[Exercises]
**A.** State whether each statement below agrees with the text on DNS and internationalized domain name requirements, answering yes or no and quoting the deciding words of that text exactly: (i) The address-to-hostname service uses PTR records. (ii) The DNS services described exist conceptually at the DNS-service interface. (iii) The IDN service is permitted to make broad changes to existing protocols.
**B.** Write the next portion of the text on DNS and internationalized domain name requirements, beginning after its final sentence.

[Document text]
•••••
1.5 Service model of the DNS

The Domain Name Service is used for multiple purposes, each of which is
characterized by what it puts into the system (the query) and what it
expects as a result (the reply).

The most used ones in the current DNS are:

- Hostname-to-address service (A, AAAA, A6): Enter a hostname, and get
  back an IPv4 or IPv6 address.

- Hostname-to-Mail server service (MX): As above, but the expected
  return value is a hostname and a priority for SMTP servers.

- Address-to-hostname service (PTR): Enter an IPv4 or IPv6 address (in
  in-addr.arpa or ip6.int form respectively) and get back a hostname.

- Domain delegation service (NS). Enter a domain name and get back
  nameserver records (designated hosts who provides authoritive
  nameservice) for the domain.

New services are being defined, either as entirely new services (IPv6 to
hostname mapping using binary labels) or as embellishments to other
services (DNSSEC returning information about whether a given DNS service
is performed securely or not).

These services exist, conceptually, at the Application/Resolver
interface, NOT at the DNS-service interface. This document attempts to
set requirements for an equivalent of the "used services" given above,
where "hostname" is replaced by "Internationalized Domain Name". This
doesn't preclude the fact that IDN should work with any kind of DNS
queries.  IDN is a new service. Since existing protocols like SMTP or
HTTP use the old service, it is a matter of great concern how the new
and old services work together, and how other protocols can take
advantage of the new service.

2. General Requirements

These requirements address two concerns: The service offered to the
users (the application service), and the protocol extensions, if needed,
added to support this service.

In the requirements, we attempt to use the term "service" whenever a
requirement concerns the service, and "protocol" whenever a requirement
is believed to constrain the possible implementation.

2.1 Compatibility and Interoperability

[1] The DNS is essential to the entire Internet. Therefore, the service
MUST NOT damage present DNS protocol interoperability. It MUST make the
minimum number of changes to existing protocols on all layers of the
stack. It MUST continue to allow any system anywhere to resolve any
internationalized domain name.
•••••
[Data provided]
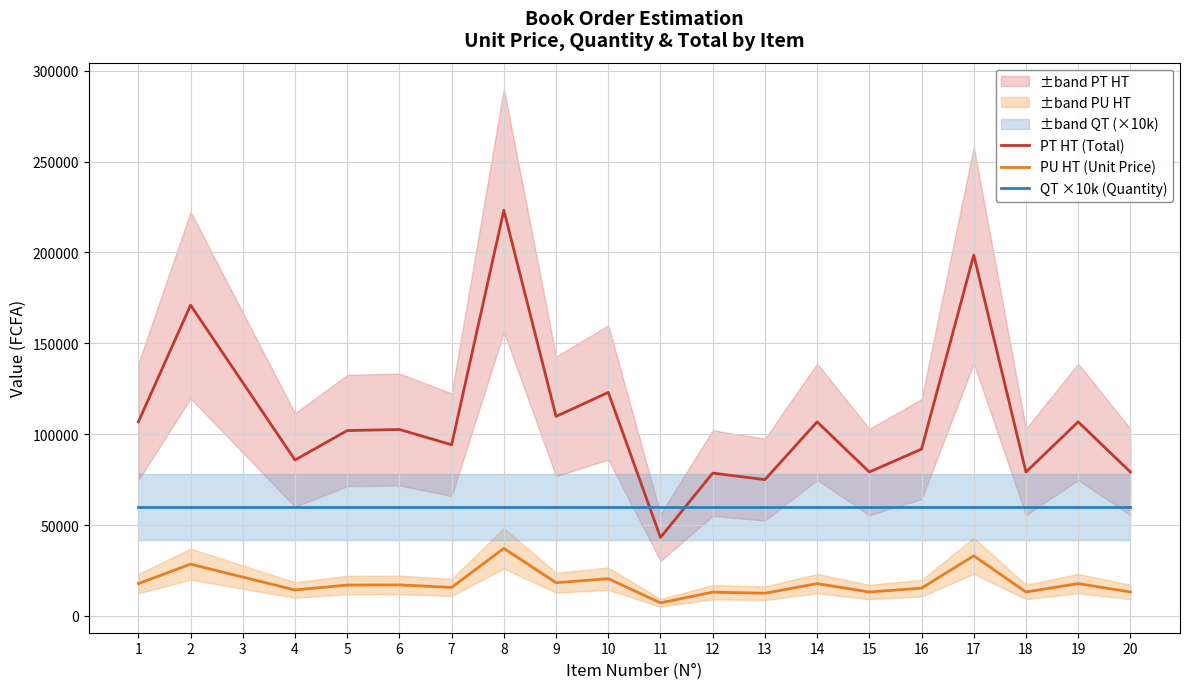

True or false: QT ×10k (Quantity) and PU HT (Unit Price) intersect in this chart.

False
•••••
[Responses by item number]
**A.**
(i) Yes: "Address-to-hostname service (PTR)"
(ii) No: "These services exist, conceptually, at the Application/Resolver interface, NOT at the DNS-service interface."
(iii) No: "It MUST make the minimum number of changes to existing protocols on all layers of the stack."

**B.**
[2] The service MUST preserve the basic concept and facilities of domain
names as described in [RFC1034]. It MUST maintain a single, global,
universal, and consistent hierarchical namespace.

[2.5] The DNS protocol (the packet formats that go on the wire) MUST
NOT limit the codepoints that can be used.  A service defined on top of
the DNS, for instance the IDN-to-address function, MAY limit the
codepoints that can be used.  The service descriptions MUST describe
what limitations are imposed.

[2.6] The protocol MUST work for all features of DNS, IPv4, and
IPv6.  The protocol MUST NOT allow an IDN to be returned to a requestor
that requests the IP-to-(old)-domain-name mapping service.

[3] The same name resolution request MUST generate the same response,
regardless of the location or localization settings in the resolver, in
the master server, and in any slave servers involved in the resolution

[4] The protocol MUST NOT require that the current DNS cache
servers be modified to support IDN.  If a cache server can have
additional functionality to support IDN better, this additional
functionality MUST NOT cause problems for resolving correctly
functioning current domain names.

[5] A caching server MUST NOT return data in response to a query that
would not have been returned if the same query had been presented to an
authoritative server. This applies fully for the cases when:

- The caching server does not know about IDN
- The caching server implements the whole specification
- The caching server implements a valid subset of the specification

[7] The service MAY modify the DNS protocol [RFC1035] and other related
work undertaken by the [DNSEXT] WG. However, these changes SHOULD be as
small as possible and any changes SHOULD be coordinated with the

[8] The protocol supporting the service SHOULD be as simple as possible
from the user's perspective. Ideally, users SHOULD NOT realize that IDN
was added on to the existing DNS.

[10] The best solution is one that maintains maximum feasible
compatibility with current DNS standards as long as it meets the other
requirements in this document.

2.2 Internationalization

[11] Internationalized characters MUST be allowed to be represented and
used in DNS names and records. The protocol MUST specify what charset is
used when resolving domain names and how characters are encoded in DNS

[12] Codepoints SHOULD be from the Universal Set as defined in
ISO-10646 or Unicode.  The specifics of versions MUST be defined in the
proposed solution.  If multiple charsets are allowed, each charset MUST
be tagged and conform to [RFC2277].

[12.5] The protocol MUST NOT reject any non-IDN characters (to be
defined) in any queries or responses.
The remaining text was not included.